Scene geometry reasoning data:
%%
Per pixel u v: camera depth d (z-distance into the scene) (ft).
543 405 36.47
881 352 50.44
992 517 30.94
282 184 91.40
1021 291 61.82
%%
%%
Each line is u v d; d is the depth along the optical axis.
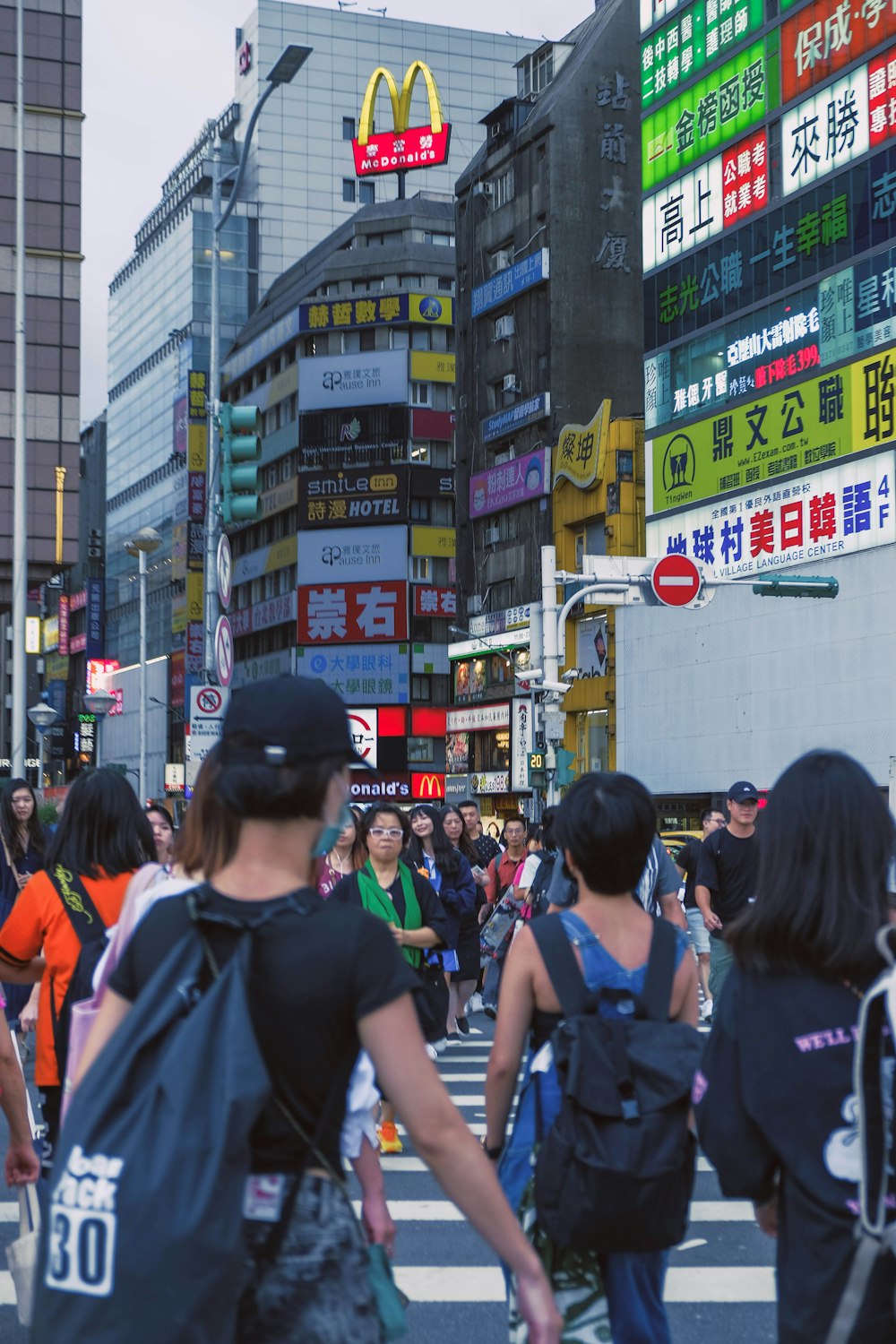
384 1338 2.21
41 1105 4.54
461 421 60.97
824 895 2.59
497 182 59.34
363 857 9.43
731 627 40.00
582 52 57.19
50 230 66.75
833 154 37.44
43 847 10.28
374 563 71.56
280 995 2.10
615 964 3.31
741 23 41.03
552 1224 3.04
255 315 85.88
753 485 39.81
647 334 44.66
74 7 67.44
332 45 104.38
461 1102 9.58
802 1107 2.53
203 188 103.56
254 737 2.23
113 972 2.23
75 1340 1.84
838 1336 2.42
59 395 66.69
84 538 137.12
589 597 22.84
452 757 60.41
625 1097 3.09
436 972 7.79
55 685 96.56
%%
## TASK BRIEF
Restate word for word only the lines above from the line containing "741 23 41.03" to the line containing "55 685 96.56", both of them included.

## FINISHED TASK
741 23 41.03
552 1224 3.04
255 315 85.88
753 485 39.81
647 334 44.66
74 7 67.44
332 45 104.38
461 1102 9.58
802 1107 2.53
203 188 103.56
254 737 2.23
113 972 2.23
75 1340 1.84
838 1336 2.42
59 395 66.69
84 538 137.12
589 597 22.84
452 757 60.41
625 1097 3.09
436 972 7.79
55 685 96.56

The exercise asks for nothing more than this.